Sharpnose darter
- Conservation status: Least Concern (IUCN 3.1)

Scientific classification
- Kingdom: Animalia
- Phylum: Chordata
- Class: Actinopterygii
- Order: Perciformes
- Family: Percidae
- Genus: Percina
- Species: P. oxyrhynchus
- Binomial name: Percina oxyrhynchus (C. L. Hubbs & Raney, 1939)
- Synonyms: Hadropterus oxyrhynchus Hubbs & Raney, 1939

= Sharpnose darter =

- Authority: (C. L. Hubbs & Raney, 1939)
- Conservation status: LC
- Synonyms: Hadropterus oxyrhynchus Hubbs & Raney, 1939

Species of fish

The sharpnose darter (Percina oxyrhynchus) is a species of freshwater ray-finned fish, a darter from the subfamily Etheostomatinae, part of the family Percidae, which also contains the perches, ruffes and pikeperches.

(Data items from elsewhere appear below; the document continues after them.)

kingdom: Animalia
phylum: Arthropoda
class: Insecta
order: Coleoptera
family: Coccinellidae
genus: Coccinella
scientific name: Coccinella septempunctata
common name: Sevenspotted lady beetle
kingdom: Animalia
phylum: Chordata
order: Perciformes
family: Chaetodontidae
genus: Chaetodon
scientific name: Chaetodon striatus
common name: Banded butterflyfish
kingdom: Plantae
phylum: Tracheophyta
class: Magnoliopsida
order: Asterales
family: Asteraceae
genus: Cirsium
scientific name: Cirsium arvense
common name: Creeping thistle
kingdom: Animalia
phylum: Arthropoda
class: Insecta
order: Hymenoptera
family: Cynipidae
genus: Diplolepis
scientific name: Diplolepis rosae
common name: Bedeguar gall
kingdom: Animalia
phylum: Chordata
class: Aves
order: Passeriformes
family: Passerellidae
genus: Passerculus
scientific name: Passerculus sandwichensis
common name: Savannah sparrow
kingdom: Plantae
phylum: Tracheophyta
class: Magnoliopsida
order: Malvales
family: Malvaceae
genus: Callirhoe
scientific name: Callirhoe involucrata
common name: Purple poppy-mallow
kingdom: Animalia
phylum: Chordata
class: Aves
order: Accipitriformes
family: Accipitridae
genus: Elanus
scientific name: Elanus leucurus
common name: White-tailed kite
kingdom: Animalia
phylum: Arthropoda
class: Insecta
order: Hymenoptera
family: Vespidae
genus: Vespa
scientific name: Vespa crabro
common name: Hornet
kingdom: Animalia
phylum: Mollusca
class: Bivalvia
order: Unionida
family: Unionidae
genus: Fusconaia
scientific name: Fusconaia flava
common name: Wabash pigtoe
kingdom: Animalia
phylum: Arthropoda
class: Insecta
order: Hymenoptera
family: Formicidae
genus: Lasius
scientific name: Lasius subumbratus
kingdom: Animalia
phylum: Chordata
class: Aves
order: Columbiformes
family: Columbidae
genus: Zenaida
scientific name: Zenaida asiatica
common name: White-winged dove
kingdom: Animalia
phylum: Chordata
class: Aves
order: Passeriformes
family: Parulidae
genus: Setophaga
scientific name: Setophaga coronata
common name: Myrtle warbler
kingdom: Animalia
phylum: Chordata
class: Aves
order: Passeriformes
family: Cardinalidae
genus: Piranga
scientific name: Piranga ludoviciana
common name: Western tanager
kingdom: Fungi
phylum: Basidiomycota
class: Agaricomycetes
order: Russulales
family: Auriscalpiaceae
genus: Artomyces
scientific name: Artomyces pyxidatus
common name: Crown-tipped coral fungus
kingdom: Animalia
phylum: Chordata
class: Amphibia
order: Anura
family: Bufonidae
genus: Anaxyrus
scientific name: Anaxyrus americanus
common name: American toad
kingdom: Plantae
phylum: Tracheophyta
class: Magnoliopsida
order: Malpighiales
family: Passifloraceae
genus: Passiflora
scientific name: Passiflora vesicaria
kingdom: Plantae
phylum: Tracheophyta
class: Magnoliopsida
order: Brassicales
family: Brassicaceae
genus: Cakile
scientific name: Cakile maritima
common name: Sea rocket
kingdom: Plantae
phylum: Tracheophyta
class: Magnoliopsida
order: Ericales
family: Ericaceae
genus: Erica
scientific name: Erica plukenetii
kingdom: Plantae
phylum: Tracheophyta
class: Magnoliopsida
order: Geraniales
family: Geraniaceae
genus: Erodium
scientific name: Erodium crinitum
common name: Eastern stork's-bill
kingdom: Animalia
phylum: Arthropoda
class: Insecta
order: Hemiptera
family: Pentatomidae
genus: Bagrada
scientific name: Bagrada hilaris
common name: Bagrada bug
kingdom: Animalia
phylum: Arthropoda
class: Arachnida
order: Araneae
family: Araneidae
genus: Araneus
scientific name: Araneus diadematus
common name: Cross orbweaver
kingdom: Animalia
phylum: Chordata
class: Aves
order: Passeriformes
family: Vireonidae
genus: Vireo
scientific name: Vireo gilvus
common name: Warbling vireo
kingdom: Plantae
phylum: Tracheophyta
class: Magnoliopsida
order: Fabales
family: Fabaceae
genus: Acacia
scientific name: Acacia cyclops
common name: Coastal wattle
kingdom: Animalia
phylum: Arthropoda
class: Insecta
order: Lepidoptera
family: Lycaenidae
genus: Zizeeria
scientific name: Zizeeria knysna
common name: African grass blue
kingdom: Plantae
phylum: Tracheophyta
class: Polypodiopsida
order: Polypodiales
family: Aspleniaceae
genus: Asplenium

It is found in North America where it occurs in the southern tributaries of upper Ohio River, to the Kentucky River in Kentucky, south in the New River drainage to North Carolina. It prefers gravel runs and riffles of small to medium-sized rivers.

It is presumed to be extirpated from Pennsylvania.